━━━━━ Given records ━━━━━
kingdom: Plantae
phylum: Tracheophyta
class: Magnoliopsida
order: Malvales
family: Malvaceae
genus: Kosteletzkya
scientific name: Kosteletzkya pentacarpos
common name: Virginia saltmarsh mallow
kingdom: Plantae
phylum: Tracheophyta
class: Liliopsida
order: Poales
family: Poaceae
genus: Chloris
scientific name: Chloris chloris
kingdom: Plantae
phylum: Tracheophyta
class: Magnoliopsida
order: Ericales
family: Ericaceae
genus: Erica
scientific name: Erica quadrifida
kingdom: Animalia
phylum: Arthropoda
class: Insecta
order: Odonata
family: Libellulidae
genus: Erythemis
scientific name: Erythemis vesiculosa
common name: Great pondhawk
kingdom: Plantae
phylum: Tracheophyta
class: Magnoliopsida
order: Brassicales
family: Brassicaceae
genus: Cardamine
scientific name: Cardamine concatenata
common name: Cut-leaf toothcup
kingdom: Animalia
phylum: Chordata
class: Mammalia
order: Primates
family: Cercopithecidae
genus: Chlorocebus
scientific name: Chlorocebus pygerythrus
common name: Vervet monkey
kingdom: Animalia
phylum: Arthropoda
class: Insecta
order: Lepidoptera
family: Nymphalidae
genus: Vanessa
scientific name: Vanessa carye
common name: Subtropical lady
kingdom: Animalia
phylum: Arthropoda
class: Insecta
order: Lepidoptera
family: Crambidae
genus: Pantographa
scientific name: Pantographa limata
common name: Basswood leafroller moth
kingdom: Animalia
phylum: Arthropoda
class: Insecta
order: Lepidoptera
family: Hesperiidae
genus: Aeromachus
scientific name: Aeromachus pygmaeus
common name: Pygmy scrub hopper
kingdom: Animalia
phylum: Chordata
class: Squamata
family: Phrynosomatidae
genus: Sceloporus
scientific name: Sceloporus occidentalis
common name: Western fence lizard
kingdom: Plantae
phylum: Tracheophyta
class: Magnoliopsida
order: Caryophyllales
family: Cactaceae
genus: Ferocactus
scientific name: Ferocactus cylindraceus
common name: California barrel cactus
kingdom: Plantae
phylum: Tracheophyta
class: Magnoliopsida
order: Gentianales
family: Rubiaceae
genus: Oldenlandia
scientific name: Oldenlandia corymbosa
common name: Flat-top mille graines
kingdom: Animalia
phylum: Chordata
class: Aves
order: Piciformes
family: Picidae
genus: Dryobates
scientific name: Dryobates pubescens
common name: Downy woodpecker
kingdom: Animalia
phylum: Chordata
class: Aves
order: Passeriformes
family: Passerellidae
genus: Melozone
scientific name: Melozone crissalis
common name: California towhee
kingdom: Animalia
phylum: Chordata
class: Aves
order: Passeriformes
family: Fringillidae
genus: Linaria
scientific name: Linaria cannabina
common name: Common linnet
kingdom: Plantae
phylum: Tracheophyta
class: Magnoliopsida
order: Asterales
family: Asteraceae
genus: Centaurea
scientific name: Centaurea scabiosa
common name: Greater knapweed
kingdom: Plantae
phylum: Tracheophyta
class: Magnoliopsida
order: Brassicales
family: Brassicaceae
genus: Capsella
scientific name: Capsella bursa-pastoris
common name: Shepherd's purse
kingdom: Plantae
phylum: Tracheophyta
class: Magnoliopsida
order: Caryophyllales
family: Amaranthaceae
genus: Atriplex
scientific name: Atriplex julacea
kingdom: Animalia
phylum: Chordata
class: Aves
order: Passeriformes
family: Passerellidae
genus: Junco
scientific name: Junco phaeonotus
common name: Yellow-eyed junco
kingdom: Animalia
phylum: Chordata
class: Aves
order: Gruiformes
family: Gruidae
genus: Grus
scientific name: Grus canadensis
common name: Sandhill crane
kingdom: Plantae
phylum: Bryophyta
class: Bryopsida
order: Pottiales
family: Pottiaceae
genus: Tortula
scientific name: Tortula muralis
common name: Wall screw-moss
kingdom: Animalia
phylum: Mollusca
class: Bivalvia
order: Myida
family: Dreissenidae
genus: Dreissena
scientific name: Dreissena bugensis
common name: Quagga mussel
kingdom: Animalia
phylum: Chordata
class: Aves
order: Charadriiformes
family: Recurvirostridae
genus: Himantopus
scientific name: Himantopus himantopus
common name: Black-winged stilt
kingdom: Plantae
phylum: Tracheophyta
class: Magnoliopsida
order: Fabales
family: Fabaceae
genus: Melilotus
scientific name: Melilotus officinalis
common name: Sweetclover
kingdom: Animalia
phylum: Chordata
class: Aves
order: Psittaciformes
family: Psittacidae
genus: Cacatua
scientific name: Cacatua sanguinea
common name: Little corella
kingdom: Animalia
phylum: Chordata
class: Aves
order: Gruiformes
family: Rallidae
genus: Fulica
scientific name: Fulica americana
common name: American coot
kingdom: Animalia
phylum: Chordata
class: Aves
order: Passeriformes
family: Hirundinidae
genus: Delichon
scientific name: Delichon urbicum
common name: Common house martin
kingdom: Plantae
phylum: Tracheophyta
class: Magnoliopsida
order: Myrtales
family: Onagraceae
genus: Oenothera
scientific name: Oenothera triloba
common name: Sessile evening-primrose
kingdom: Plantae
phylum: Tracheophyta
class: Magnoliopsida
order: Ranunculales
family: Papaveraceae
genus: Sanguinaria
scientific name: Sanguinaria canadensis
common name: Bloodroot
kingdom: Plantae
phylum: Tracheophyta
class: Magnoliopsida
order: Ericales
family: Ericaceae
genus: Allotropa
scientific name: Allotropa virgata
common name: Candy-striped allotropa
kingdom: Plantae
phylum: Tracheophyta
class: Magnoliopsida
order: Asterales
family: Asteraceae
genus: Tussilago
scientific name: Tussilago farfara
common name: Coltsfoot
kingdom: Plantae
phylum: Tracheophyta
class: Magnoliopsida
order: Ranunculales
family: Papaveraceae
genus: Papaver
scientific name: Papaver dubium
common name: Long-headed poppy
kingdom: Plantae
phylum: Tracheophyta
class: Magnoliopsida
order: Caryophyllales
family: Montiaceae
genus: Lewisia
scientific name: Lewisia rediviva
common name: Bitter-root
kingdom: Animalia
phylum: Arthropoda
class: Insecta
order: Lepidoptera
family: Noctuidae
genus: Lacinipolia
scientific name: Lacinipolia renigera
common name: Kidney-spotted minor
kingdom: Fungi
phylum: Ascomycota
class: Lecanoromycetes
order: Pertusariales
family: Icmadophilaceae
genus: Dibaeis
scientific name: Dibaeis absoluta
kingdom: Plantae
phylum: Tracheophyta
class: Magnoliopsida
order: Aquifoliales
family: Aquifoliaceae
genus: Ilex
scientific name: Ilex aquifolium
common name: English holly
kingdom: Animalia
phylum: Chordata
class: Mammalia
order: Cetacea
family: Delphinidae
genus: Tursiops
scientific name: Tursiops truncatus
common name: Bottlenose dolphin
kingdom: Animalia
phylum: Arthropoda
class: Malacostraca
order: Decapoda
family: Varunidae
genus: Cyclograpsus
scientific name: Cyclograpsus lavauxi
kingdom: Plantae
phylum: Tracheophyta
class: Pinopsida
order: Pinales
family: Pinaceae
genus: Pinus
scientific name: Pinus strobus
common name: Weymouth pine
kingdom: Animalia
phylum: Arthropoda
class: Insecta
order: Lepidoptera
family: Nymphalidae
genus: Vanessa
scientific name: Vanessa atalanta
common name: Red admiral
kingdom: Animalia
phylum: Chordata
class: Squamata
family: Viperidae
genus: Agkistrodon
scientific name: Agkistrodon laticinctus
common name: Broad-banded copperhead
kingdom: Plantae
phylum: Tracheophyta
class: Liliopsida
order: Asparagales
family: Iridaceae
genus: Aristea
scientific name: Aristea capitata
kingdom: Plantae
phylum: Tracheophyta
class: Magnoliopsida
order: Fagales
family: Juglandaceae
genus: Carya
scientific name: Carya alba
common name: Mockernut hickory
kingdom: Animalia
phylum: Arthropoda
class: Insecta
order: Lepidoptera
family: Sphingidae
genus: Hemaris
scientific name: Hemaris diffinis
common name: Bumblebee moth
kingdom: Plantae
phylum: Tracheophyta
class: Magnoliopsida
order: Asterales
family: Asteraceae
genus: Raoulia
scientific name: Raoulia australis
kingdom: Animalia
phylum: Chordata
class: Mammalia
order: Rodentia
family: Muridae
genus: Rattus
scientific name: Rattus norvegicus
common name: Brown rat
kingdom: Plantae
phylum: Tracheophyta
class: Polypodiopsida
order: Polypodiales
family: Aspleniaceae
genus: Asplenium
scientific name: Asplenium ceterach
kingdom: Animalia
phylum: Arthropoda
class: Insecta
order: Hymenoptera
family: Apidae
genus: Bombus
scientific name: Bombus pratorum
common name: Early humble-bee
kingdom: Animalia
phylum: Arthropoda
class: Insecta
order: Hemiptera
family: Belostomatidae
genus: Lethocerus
━━━━━
» **Short task**: Copy out the lines of the rows verbatim, starting at the line that contains "family: Gruidae" and ending at the line that contains "family: Psittacidae", with both of those lines included.

» **Complete output**:
family: Gruidae
genus: Grus
scientific name: Grus canadensis
common name: Sandhill crane
kingdom: Plantae
phylum: Bryophyta
class: Bryopsida
order: Pottiales
family: Pottiaceae
genus: Tortula
scientific name: Tortula muralis
common name: Wall screw-moss
kingdom: Animalia
phylum: Mollusca
class: Bivalvia
order: Myida
family: Dreissenidae
genus: Dreissena
scientific name: Dreissena bugensis
common name: Quagga mussel
kingdom: Animalia
phylum: Chordata
class: Aves
order: Charadriiformes
family: Recurvirostridae
genus: Himantopus
scientific name: Himantopus himantopus
common name: Black-winged stilt
kingdom: Plantae
phylum: Tracheophyta
class: Magnoliopsida
order: Fabales
family: Fabaceae
genus: Melilotus
scientific name: Melilotus officinalis
common name: Sweetclover
kingdom: Animalia
phylum: Chordata
class: Aves
order: Psittaciformes
family: Psittacidae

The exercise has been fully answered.